→ QUOTED PASSAGE:

Instead of all these, we can also use backtracking.
Backtracking
Backtracking is a problem-solving technique where you explore different options to find a solution, and if a path leads to a dead end, you “backtrack” to a previous point and try a different path.
What is backtracking?
Backtracking is a method of exploring all possible options to solve a problem, and “backtracks” (undoes the last step) when a path doesn’t lead to a solution.
Backtracking is a general algorithmic technique that:
- Explores all possible decisions (choices),
- Proceeds recursively,
- Undoes previous decisions (backtracks) to explore other possibilities.
Think of it like:
- Trying all the keys on a keyring to open a lock.
- If a key doesn’t work, you go back and try the next one.
Basic form of backtracking
def explore(index, path):
if index == len(nums): # Base case: all decisions made
print(path)

→ GIVEN MATERIAL:
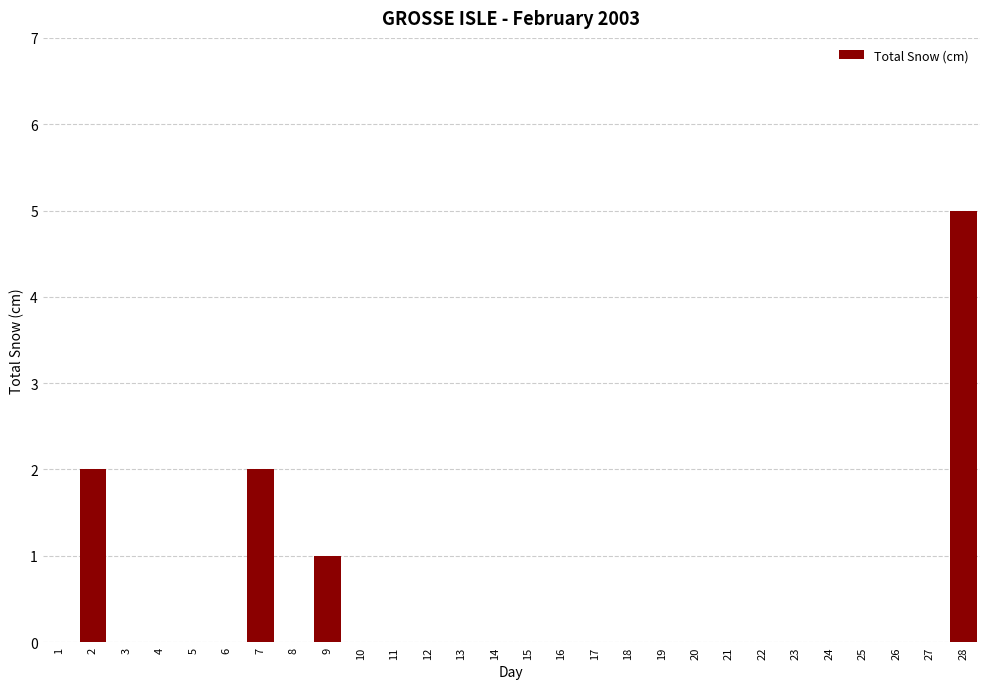

Reading left to right, what are all the values shown in this chart?

1=0	2=2	3=0	4=0	5=0	6=0	7=2	8=0	9=1	10=0	11=0	12=0	13=0	14=0	15=0	16=0	17=0	18=0	19=0	20=0	21=0	22=0	23=0	24=0	25=0	26=0	27=0	28=5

→ YOUR TASKS:
(A) Answer these from the backtracking passage:
(i) According to the passage, what does "backtracks" mean?
(ii) What everyday comparison does the passage use for backtracking?
(iii) In the basic form of the code, what condition marks the base case?
(B) Based on the backtracking passage, say whether each statement is true, and back up each answer with a quote from the passage:
(i) Backtracking works recursively.
(ii) Backtracking looks at only one possible decision.
(iii) If a key doesn't work, you go back and try the next one.

→ ANSWER LIST:
(A)
(i) It means undoing the last step.
(ii) Trying all the keys on a keyring to open a lock.
(iii) index == len(nums), meaning all decisions have been made.

(B)
(i) Yes: "Proceeds recursively,"
(ii) No: "Explores all possible decisions (choices),"
(iii) Yes: "If a key doesn’t work, you go back and try the next one."